Environmental factors should be taken seriously when referring to causes for cancer, according to a U.S. President's Cancer Panel report.
The panel charges in the report that grievous harm from carcinogens in the environment has been "grossly underestimated" by the U.S. National Cancer Program.
The 240-page report includes an open letter to U.S. President Obama signed by the two-member panel's chair LaSalle D. Leffall Jr., MD, of Howard University; and panelist Margaret L. Kripke, PhD, of the University of Texas M.D. Anderson Cancer Center.

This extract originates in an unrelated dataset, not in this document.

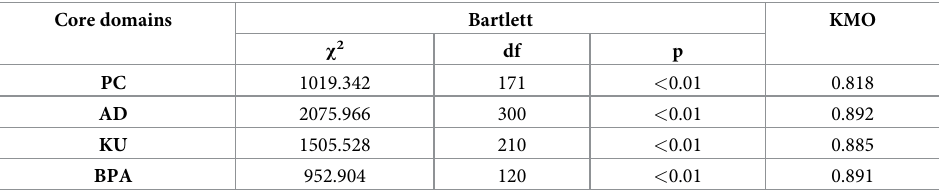
Table 6. Fitness test of factor analysis of physical literacy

The two distinguished cancer doctors believed that many avoidable cancers were caused by pollution, radon gas from the soil and medical imaging scans besides lifestyle choices like smoking, poor diet and lack of exercise.
The report, available at pcp.cancer.gov, also offers some of its own advice to consumers.
"The panel urges you most strongly to use the power of your office to remove the carcinogens and other toxins from our food, water, and air that needlessly increase healthcare costs, cripple our nation's productivity, and devastate American lives," it says.
However, American Cancer Society differs on the assessment. "The report is most provocative when it restates hypotheses as if they were established facts," the society's Dr. Michael Thun said in a statement.
He pointed out that this opinion "does not reflect scientific consensus" but "reflects one side of a scientific debate that has continued for almost 30 years."
Cancer is the No. 2 killer of Americans, after heart disease. The two members of the Panel were both appointed to three-year term by former U.S. President George W Bush.